In a filing announcing the layoffs, Lyft said it would likely incur US$27 to US$32 million in restructuring charges. “We are not immune to the realities of inflation and a slowing economy,” Lyft’s founders wrote in the memo to staffers. Shares of the car-share company are down nearly 70% so far this year. One day later, social media giant Twitter, announced massive layoffs, noting that offices would be locked and badge access suspended as new CEO Elon Musk cuts about half of its 7,500-person workforce.
“In an effort to place Twitter on a healthy path, we will go through the difficult process of reducing our global workforce on Friday,” read the company’s Nov. 3 email to all employees. By then, Musk had already terminated many in Twitter’s senior ranks, including its former CEO. The situation in Twitter is almost the same as Meta, the parent company of Facebook, who is also planning a large-scale of layoffs after announcing a lesser-than-stellar third-quarter earnings.
The layoffs in Meta are expected to take place this week, with plans on cutting thousands of jobs from its workforce of 87,000. The announcement, anticipated as soon as today, has been hinted by CEO Mark Zuckerberg, but it wasn’t supposed to take place until 2023. Zuckerberg claims that it “is a period that demands more intensity” and that he expects the company “to get more done with fewer resources.”
From labor hoarding to hiring freeze
While layoffs are happening at a rather rapid pace, a growing number of tech companies have also started to put the brakes on hiring. Amazon for instance has not announced any firings just yet, but it has frozen corporate hiring in its retail business for the rest of the year. This was reported by The New York Times citing an internal company announcement. The announcement, which came in an email to recruiters, said that the company was halting hiring for all corporate roles in its stores business.

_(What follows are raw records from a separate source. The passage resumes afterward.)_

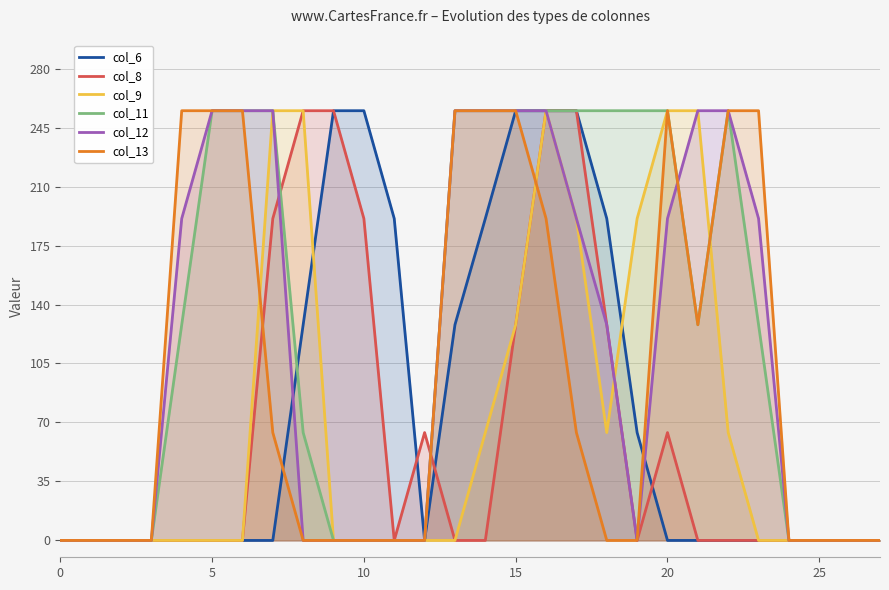

Reading right to left, what are all the values shown in this chart?

col_6: 0	0	0	0	0	0	0	0	64	191	255	255	255	191	128	0	191	255	255	128	0	0	0	0	0	0	0	0
col_8: 0	0	0	0	0	0	0	64	0	128	255	255	128	0	0	64	0	191	255	255	191	0	0	0	0	0	0	0
col_9: 0	0	0	0	0	64	255	255	191	64	191	255	128	64	0	0	0	0	0	255	255	0	0	0	0	0	0	0
col_11: 0	0	0	0	128	255	128	255	255	255	255	255	255	255	255	0	0	0	0	64	255	255	255	128	0	0	0	0
col_12: 0	0	0	0	191	255	255	191	0	128	191	255	255	255	255	0	0	0	0	0	255	255	255	191	0	0	0	0
col_13: 0	0	0	0	255	255	128	255	0	0	64	191	255	255	255	0	0	0	0	0	64	255	255	255	0	0	0	0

Amazon’s stores business covers its physical and online retail business as well as its logistics operations. Before the freeze, more than 10,000 openings were posted in that division, according to NYT. “We anticipate keeping this pause in place for the next few months, and will continue to monitor what we’re seeing in the economy and the business to adjust as we think makes sense,” Beth Galetti, senior vice president of people experience and technology at Amazon wrote in the note to employees.
Even the iPhone maker, Apple, has reportedly instituted a hiring freeze of its own in all areas except research and development. In a statement, Apple said that it will continue to hire and is confident in its future, “but given the current economic environment we’re taking a very deliberate approach in some parts of the business.” The tech giant is in fact also worried about slower growth during the holiday season, higher interest rates and waning consumer spending. This is considering the Covid lockdowns in China that are also hurting production of the iPhone 14.